I looked at her out of my helmet. Then I lifted a hand, just tentatively.”
Plimpton’s time with the Lions occurred in the shadow of departed star quarterback Bobby Layne, who had led the team to multiple NFL championships in the ’50s. Legend has it, Layne cursed the team when they traded him, saying they would not win another title for 50 years. And as of this writing, they still have not, being one of the worst franchises in the NFL over the last half-century.
I wonder if the book would have been the same if Plimpton had chosen some other team for his experiment. He had tried to go to the New York Giants, the New York Titans (now Jets) and the Baltimore Colts. But somehow, it seems right that it was the Lions who had this awkward, lanky quarterback who wore number 0 and who stumbled on his first play from scrimmage. There is a poetic quality to it—someone who knows he hasn’t got a chance, but is trying anyway, because, well, how else to know what it’s like?

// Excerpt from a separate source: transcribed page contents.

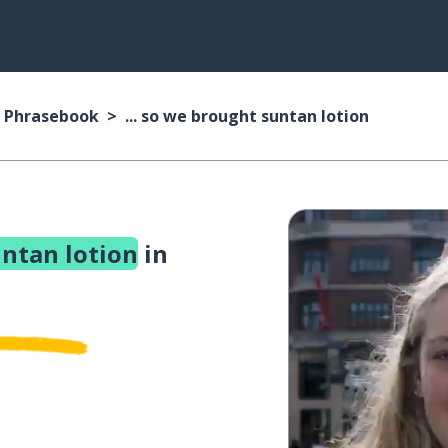
 Phrasebook
... so we brought suntan lotion
untan lotion
in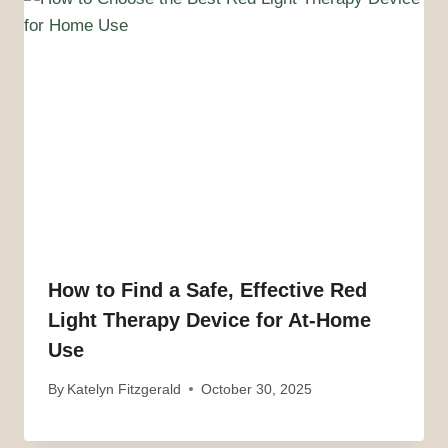
How to Find a Safe, Effective Red
Light Therapy Device for At-Home
Use
By
Katelyn Fitzgerald
October 30, 2025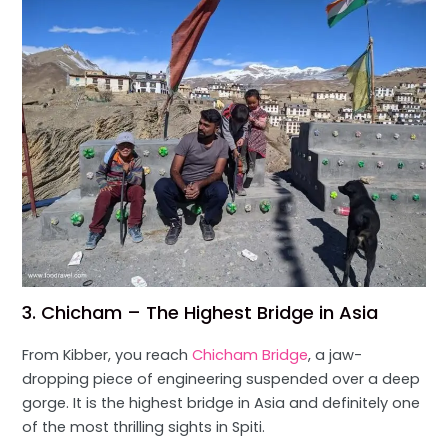
3. Chicham – The Highest Bridge in Asia
From Kibber, you reach
Chicham Bridge
, a jaw-
dropping piece of engineering suspended over a deep
gorge. It is the highest bridge in Asia and definitely one
of the most thrilling sights in Spiti.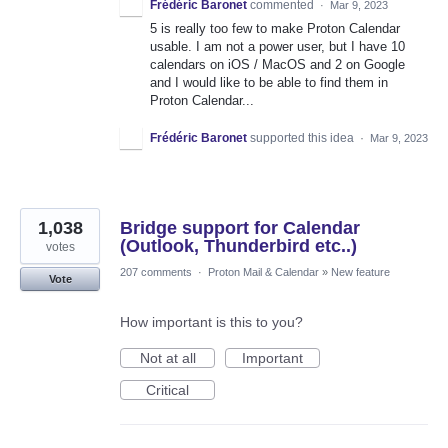
Frédéric Baronet
commented
·
Mar 9, 2023
5 is really too few to make Proton Calendar
usable. I am not a power user, but I have 10
calendars on iOS / MacOS and 2 on Google
and I would like to be able to find them in
Proton Calendar...
Frédéric Baronet
supported this idea
·
Mar 9, 2023
1,038
Bridge support for Calendar
(Outlook, Thunderbird etc..)
votes
207 comments
·
Proton Mail & Calendar
»
New feature
Vote
How important is this to you?
Not at all
Important
Critical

The Lions play on national TV every Thanksgiving. Generally, they lose. Even if they don’t, the game is usually meaningless, as they have almost always been eliminated from playoff contention by that time. But I love this tradition, because there’s a kind of melancholic beauty to it, just as there was to Plimpton’s venture. Sitting down to Thanksgiving dinner on a dreary day—as midwestern November days always are, somehow even when they are sunny—and watching the Honolulu blue and silver appear on the screen as the Lions go into another ill-starred competition makes me think of old Plimpton and his wonderfully nerdy courage.
It’s said that the owners of baseball’s Chicago Cubs believed that fans didn’t care about winning as much as they did entertainment. They were probably wrong, but I still see where they got that idea. Anyone can cheer for a winner; but it takes something special to cheer on a perennial loser, year after year. Don’t we teach kids it’s not whether you win or lose, it’s how you play the game?
And in a way, Plimpton did win. He wrote one of the greatest sports books ever—a book that captures both the details of the game and the poetry of it. Football is a late autumn sport, and is tightly connected with the mood of the season. As John Facenda said in the intro to an NFL films production I once saw, there is “something somber in the eyes of the men, something of winter in their faces…” Paper Lion depicts football’s essence, in all its violent, weird, funny, fading autumnal glory.
I’ve loved football since I was a kid—I first read Paper Lion when I was 13 years old—so I’m probably biased. But I do believe it’s possible to enjoy the book even without being a football fan, because Plimpton was such a fantastic writer. In the introduction to the 1993 edition, Plimpton described an encounter with a rustic fellow who came up to him and said that he had only ever read one book—Paper Lion. Flattered but nonplused, Plimpton asked if he’d ever considered reading another one. The man replied with the greatest compliment a writer can receive: “Have you written another one?”
Indeed, he had, and this is why I think even a non-football fan may enjoy Paper Lion. I’ve read lots of other things he wrote, on subjects which normally hold no interest for me, but which I enjoyed anyway because of his masterful storytelling and wit.
In 2003, less than a week before he died, Plimpton went to Detroit for a ceremony at halftime of a Lions’ game to commemorate the 40th anniversary of the book and reunite with some old Lions’ stars. I remember watching the game on TV, and thinking how weird it was to see number 0 on a football jersey.